Müzeler; tarihin, kültürün, bilimin ve sanatın nesiller boyunca yaşatıldığı ve aktarıldığı, insan medeniyeti için oldukça önemli yapılar. Bu sebeple modern zamanlar, çok sayıda tarihi eserle veya sanat ürünüyle dolu onlarca müzeye ev sahipliği yapıyor. Ancak müzelerin kıymeti, yeni anlaşılmış bir şey değil. Tarihte, müzelerin önemini binlerce yıl öncesinden kavrayan bazı insanlar var. Babil İmparatorluğu’nun son kralı Nabonidus’un kızı, prenses Ennigaldi-Nanna da o ileri görüşlü insanlardan biri…

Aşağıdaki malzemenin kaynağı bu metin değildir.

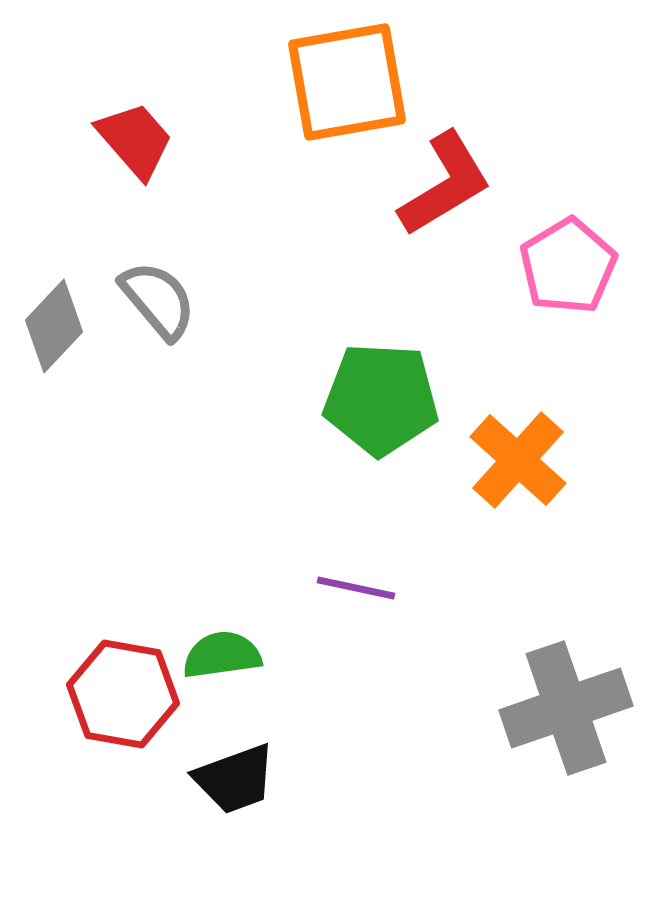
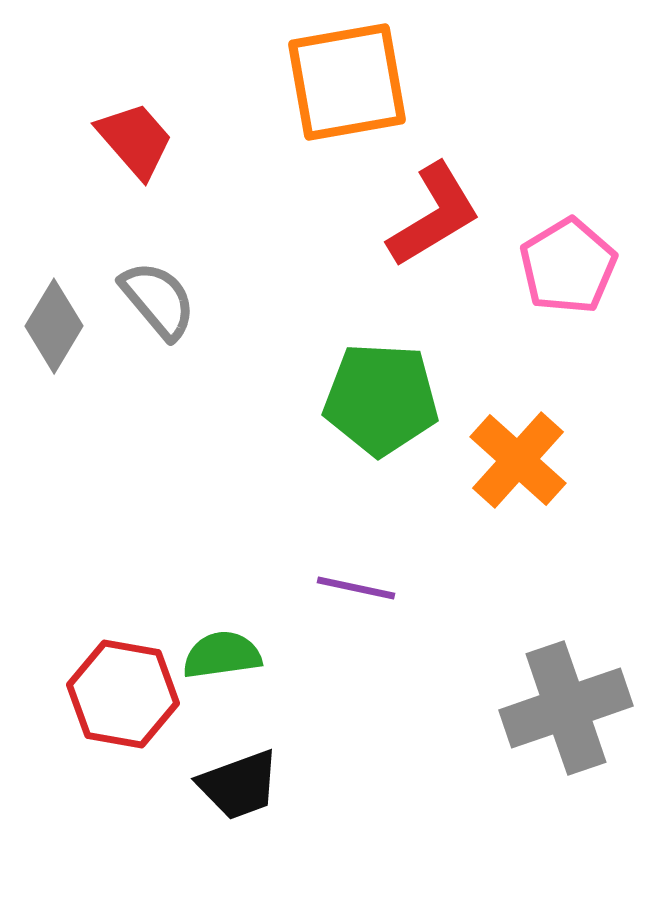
red L-shape: moved 11 px left, 31 px down
gray diamond: rotated 12 degrees counterclockwise
black trapezoid: moved 4 px right, 6 px down
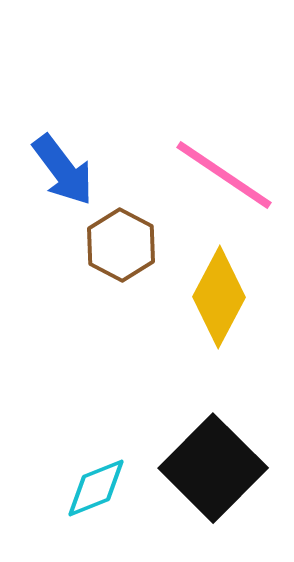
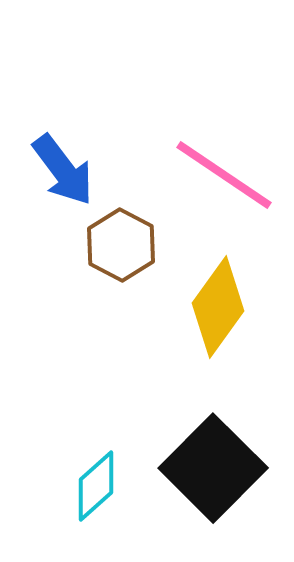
yellow diamond: moved 1 px left, 10 px down; rotated 8 degrees clockwise
cyan diamond: moved 2 px up; rotated 20 degrees counterclockwise
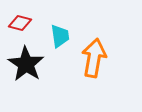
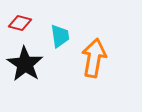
black star: moved 1 px left
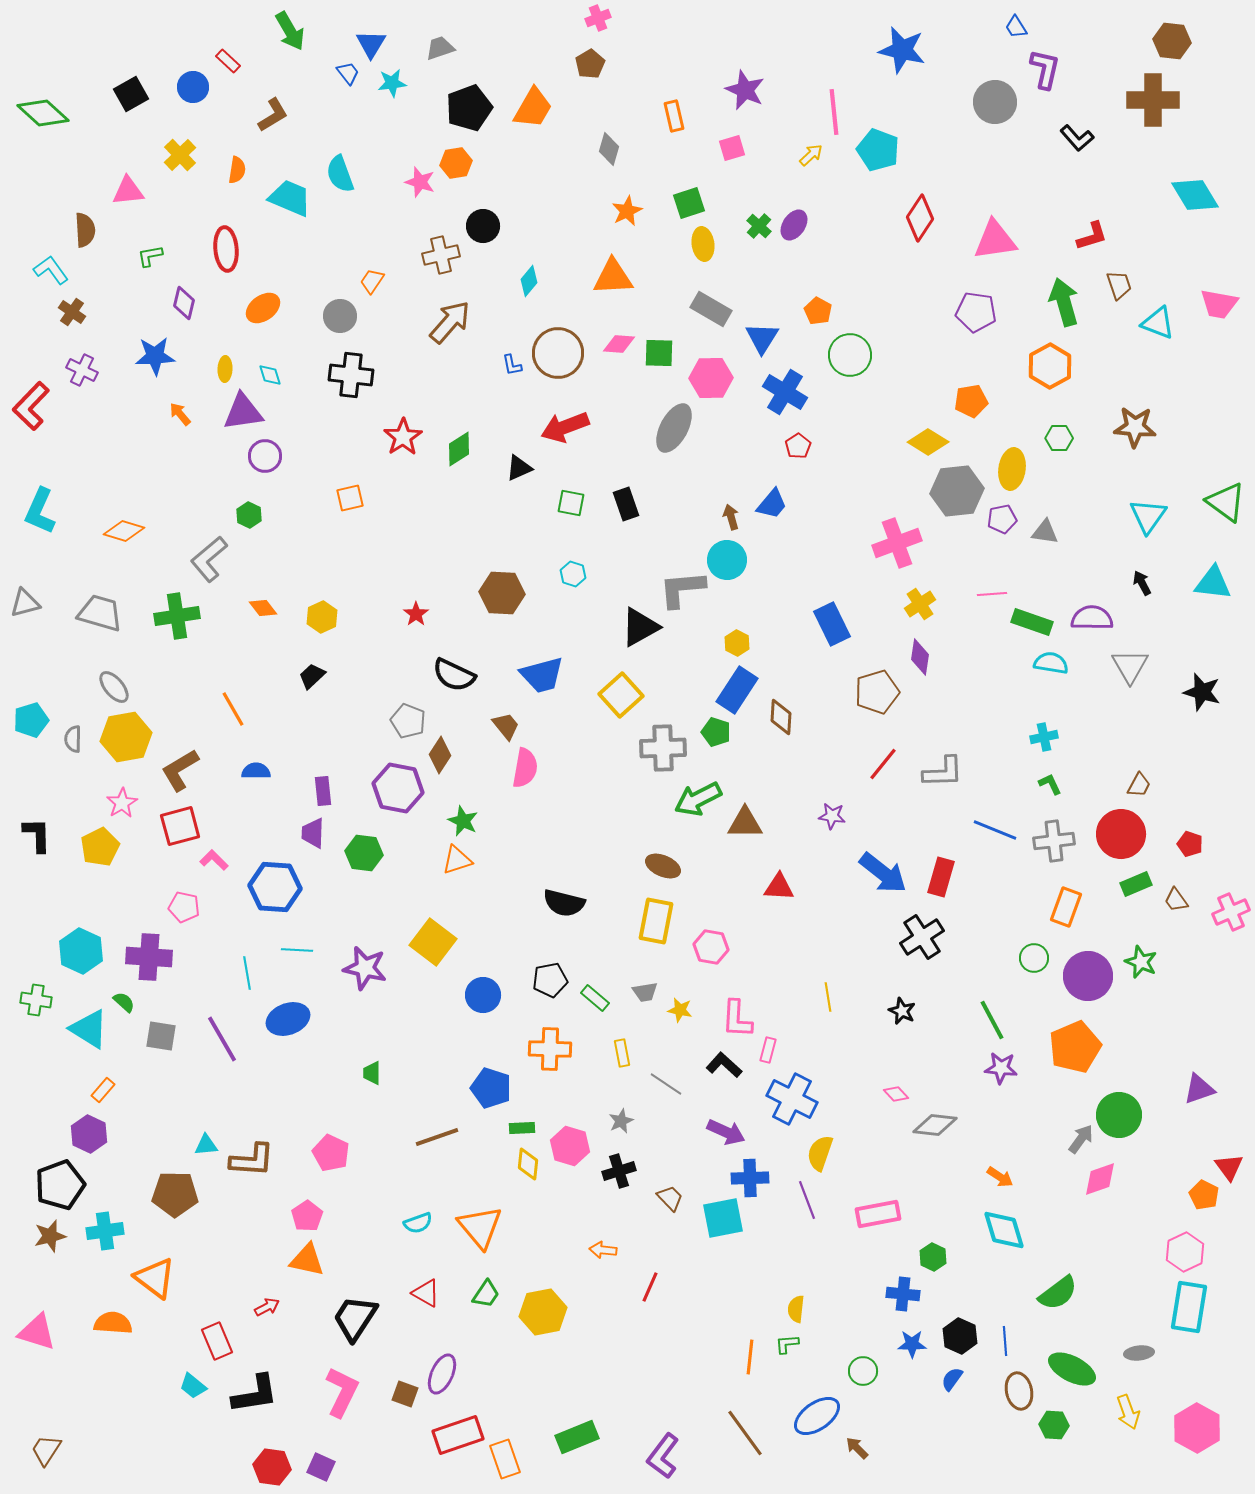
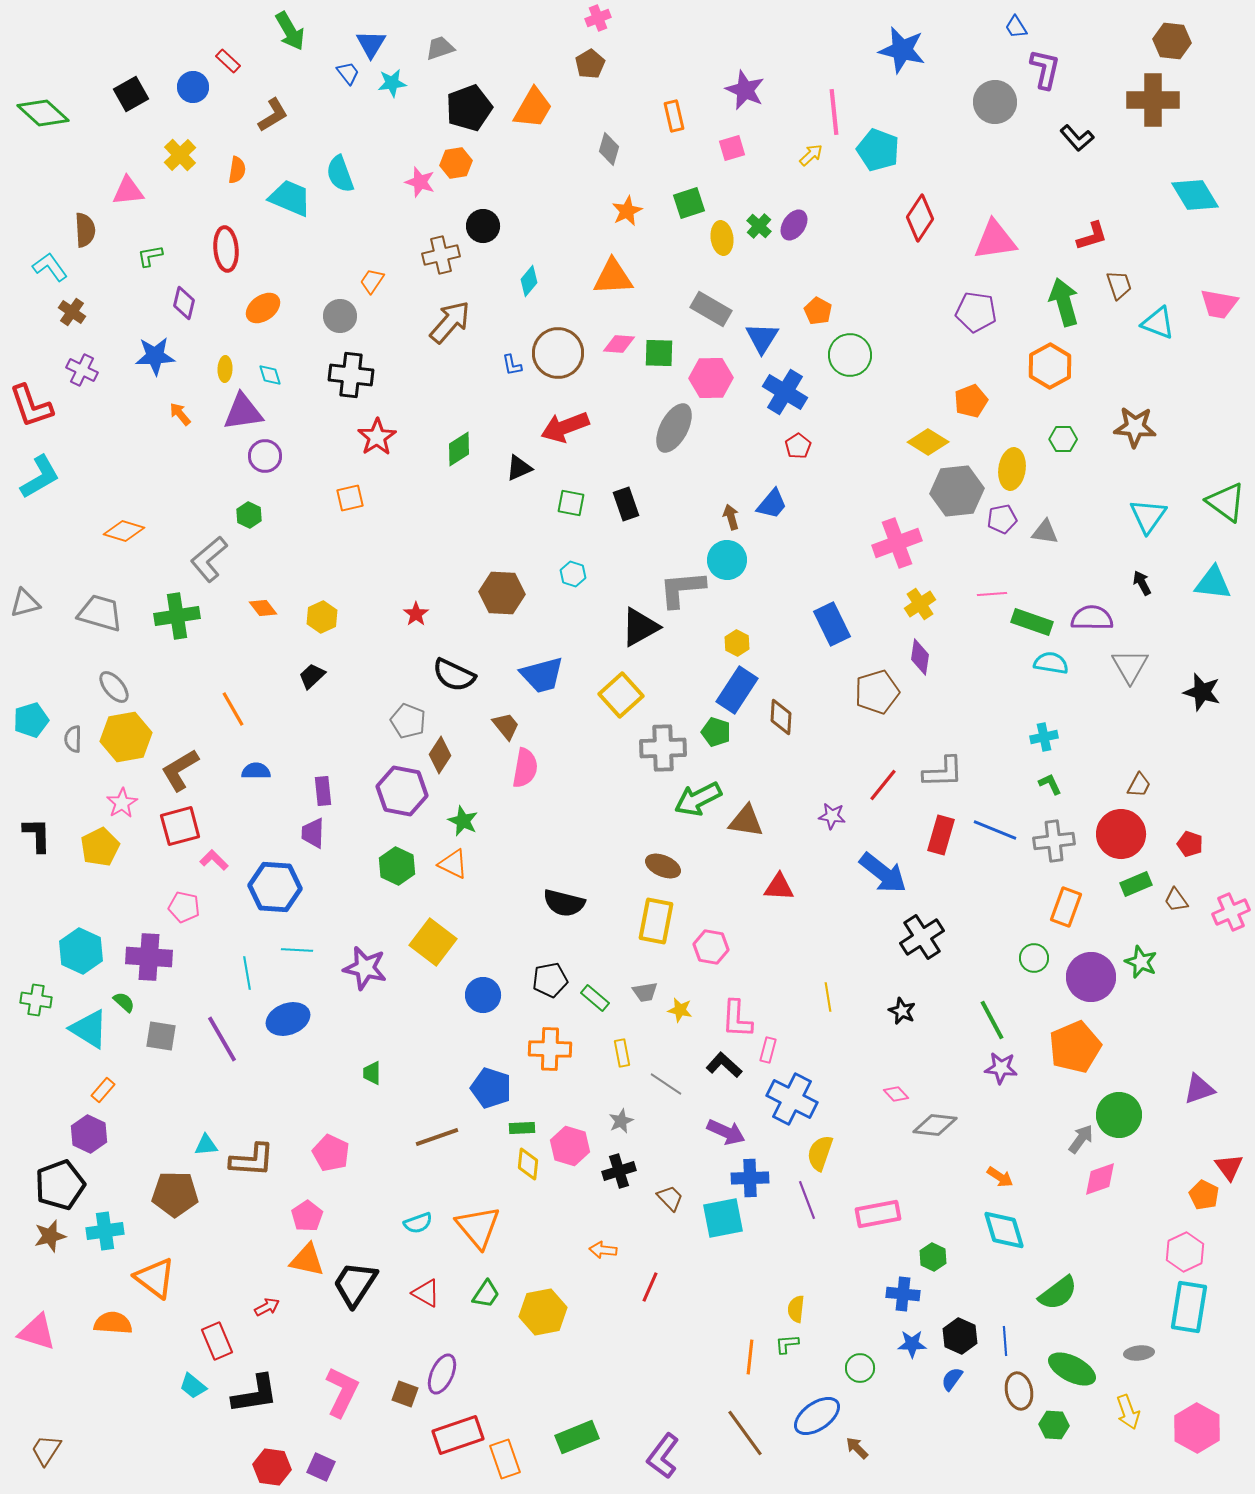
yellow ellipse at (703, 244): moved 19 px right, 6 px up
cyan L-shape at (51, 270): moved 1 px left, 3 px up
orange pentagon at (971, 401): rotated 12 degrees counterclockwise
red L-shape at (31, 406): rotated 63 degrees counterclockwise
red star at (403, 437): moved 26 px left
green hexagon at (1059, 438): moved 4 px right, 1 px down
cyan L-shape at (40, 511): moved 34 px up; rotated 144 degrees counterclockwise
red line at (883, 764): moved 21 px down
purple hexagon at (398, 788): moved 4 px right, 3 px down
brown triangle at (745, 823): moved 1 px right, 2 px up; rotated 9 degrees clockwise
green hexagon at (364, 853): moved 33 px right, 13 px down; rotated 18 degrees clockwise
orange triangle at (457, 860): moved 4 px left, 4 px down; rotated 44 degrees clockwise
red rectangle at (941, 877): moved 42 px up
purple circle at (1088, 976): moved 3 px right, 1 px down
orange triangle at (480, 1227): moved 2 px left
black trapezoid at (355, 1318): moved 34 px up
green circle at (863, 1371): moved 3 px left, 3 px up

Ennigaldi-Nanna milattan önce 530 civarında, bugünkü Irak’ın Dikar bölgesinde yer alan Ur eyaletinde tarihteki ilk halka açık müzeyi kurdu. Kurulduğu yıllarda “E-Gig-Par” olarak isimlendirilen müzede, milattan önce 530 yılında bile “tarihi ” olarak nitelendirilen eserler, antik savaş aletleri ve geçmişteki önemli hükümdarlara ait heykeller sergileniyordu. Tarihteki ilk müzeyi kuran kadın olan Ennigaldi-Nanna müzeciliği oldukça ciddi bir uğraş olarak görüyor, müzedeki eserlerin tasnif edilmesi ve etiketlenmesi için çaba gösteriyordu. Öyle ki Ennigaldi-Nanna’nın talimatıyla, müze için detaylı kataloglar bile hazırlanmıştı! İşte, insanlık tarihinin en ileri görüşlü kadınlarından, tarihteki ilk müzenin kurucusu Ennigaldi-Nanna hakkında bilmeniz gerekenler.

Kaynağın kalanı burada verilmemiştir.